──────── RECORDS TO USE ────────

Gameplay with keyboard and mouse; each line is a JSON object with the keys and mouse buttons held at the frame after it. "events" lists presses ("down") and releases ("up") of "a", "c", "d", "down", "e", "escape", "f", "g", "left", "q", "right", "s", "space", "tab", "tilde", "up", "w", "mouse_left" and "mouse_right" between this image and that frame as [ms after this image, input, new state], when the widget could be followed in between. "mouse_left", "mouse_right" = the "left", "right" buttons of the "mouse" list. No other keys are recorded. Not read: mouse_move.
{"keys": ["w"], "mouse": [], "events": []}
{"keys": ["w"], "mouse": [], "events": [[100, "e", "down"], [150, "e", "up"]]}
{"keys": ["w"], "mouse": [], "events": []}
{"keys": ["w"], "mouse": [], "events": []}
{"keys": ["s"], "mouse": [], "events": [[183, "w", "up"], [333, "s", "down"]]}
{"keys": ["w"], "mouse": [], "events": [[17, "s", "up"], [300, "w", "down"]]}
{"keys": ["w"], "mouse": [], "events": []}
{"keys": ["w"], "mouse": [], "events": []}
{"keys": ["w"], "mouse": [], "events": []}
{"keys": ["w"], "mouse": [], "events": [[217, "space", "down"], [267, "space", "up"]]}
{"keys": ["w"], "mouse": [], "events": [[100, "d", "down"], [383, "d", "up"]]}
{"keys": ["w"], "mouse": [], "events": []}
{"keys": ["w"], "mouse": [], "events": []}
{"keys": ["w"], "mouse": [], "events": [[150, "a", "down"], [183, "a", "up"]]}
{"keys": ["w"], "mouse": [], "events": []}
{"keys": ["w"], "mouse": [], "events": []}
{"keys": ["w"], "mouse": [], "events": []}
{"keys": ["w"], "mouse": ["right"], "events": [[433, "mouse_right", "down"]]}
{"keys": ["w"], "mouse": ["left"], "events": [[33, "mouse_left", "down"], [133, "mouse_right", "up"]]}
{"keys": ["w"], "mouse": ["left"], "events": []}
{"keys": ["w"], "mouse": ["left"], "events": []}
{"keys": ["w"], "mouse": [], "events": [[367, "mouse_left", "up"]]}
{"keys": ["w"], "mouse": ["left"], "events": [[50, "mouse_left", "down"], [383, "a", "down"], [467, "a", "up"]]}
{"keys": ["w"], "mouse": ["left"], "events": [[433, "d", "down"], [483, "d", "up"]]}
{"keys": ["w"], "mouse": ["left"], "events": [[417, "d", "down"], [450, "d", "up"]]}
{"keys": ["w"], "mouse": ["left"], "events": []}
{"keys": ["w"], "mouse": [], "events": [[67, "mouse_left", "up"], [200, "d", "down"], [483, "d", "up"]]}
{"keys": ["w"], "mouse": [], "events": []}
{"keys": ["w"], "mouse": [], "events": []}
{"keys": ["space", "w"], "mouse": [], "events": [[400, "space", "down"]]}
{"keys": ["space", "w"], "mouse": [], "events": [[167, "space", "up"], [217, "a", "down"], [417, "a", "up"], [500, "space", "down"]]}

────────

[EXERCISE]
From the data above, copy each line that has the string "space".

[ANSWER BOX]
Gameplay with keyboard and mouse; each line is a JSON object with the keys and mouse buttons held at the frame after it. "events" lists presses ("down") and releases ("up") of "a", "c", "d", "down", "e", "escape", "f", "g", "left", "q", "right", "s", "space", "tab", "tilde", "up", "w", "mouse_left" and "mouse_right" between this image and that frame as [ms after this image, input, new state], when the widget could be followed in between. "mouse_left", "mouse_right" = the "left", "right" buttons of the "mouse" list. No other keys are recorded. Not read: mouse_move.
{"keys": ["w"], "mouse": [], "events": [[217, "space", "down"], [267, "space", "up"]]}
{"keys": ["space", "w"], "mouse": [], "events": [[400, "space", "down"]]}
{"keys": ["space", "w"], "mouse": [], "events": [[167, "space", "up"], [217, "a", "down"], [417, "a", "up"], [500, "space", "down"]]}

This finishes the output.